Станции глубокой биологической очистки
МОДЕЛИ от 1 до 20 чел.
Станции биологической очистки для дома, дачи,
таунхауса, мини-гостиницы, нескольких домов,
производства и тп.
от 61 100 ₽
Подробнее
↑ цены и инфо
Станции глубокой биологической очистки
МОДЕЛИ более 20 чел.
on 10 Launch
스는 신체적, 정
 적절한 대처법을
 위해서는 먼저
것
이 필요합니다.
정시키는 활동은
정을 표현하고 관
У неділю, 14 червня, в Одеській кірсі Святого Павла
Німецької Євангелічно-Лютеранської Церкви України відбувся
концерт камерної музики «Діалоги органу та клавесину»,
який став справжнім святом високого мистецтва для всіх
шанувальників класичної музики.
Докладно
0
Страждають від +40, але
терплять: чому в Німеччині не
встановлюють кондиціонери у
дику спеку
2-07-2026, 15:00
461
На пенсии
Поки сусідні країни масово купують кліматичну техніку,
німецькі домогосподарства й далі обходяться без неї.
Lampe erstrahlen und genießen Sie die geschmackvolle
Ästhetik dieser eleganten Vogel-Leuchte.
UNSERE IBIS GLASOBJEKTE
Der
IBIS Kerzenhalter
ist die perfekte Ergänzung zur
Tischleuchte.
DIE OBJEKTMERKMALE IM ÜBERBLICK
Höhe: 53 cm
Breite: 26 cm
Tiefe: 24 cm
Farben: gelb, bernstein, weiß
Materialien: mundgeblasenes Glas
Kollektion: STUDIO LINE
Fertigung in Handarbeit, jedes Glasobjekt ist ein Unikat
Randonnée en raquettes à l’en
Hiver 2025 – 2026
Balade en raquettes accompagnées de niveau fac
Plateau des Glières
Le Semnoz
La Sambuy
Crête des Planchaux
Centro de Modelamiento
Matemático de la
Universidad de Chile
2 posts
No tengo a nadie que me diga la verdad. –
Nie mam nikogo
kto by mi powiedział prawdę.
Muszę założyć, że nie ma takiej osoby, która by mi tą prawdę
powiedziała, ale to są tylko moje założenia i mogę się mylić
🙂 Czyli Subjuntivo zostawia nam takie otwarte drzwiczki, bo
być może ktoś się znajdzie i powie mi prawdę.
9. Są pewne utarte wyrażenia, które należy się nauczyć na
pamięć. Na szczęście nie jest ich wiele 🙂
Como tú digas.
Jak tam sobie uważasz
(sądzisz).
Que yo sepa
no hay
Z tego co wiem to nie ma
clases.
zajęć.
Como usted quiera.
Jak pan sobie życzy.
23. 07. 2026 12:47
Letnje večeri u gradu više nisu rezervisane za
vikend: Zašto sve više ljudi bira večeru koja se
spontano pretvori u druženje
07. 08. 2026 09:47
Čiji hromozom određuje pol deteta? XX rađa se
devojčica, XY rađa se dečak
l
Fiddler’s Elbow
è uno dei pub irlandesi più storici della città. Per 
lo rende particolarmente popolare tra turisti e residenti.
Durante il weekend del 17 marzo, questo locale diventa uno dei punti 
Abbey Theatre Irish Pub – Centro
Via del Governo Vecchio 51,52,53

|---|

#### What you need to do:
Please replace "МОДЕЛИ" with "ВАРИАНТЫ" in everything from the start of the items down to the line that contains "німецькі домогосподарства й", and give those lines again with nothing else changed.

#### Response:
Станции глубокой биологической очистки
ВАРИАНТЫ от 1 до 20 чел.
Станции биологической очистки для дома, дачи,
таунхауса, мини-гостиницы, нескольких домов,
производства и тп.
от 61 100 ₽
Подробнее
↑ цены и инфо
Станции глубокой биологической очистки
ВАРИАНТЫ более 20 чел.
on 10 Launch
스는 신체적, 정
 적절한 대처법을
 위해서는 먼저
것
이 필요합니다.
정시키는 활동은
정을 표현하고 관
У неділю, 14 червня, в Одеській кірсі Святого Павла
Німецької Євангелічно-Лютеранської Церкви України відбувся
концерт камерної музики «Діалоги органу та клавесину»,
який став справжнім святом високого мистецтва для всіх
шанувальників класичної музики.
Докладно
0
Страждають від +40, але
терплять: чому в Німеччині не
встановлюють кондиціонери у
дику спеку
2-07-2026, 15:00
461
На пенсии
Поки сусідні країни масово купують кліматичну техніку,
німецькі домогосподарства й далі обходяться без неї.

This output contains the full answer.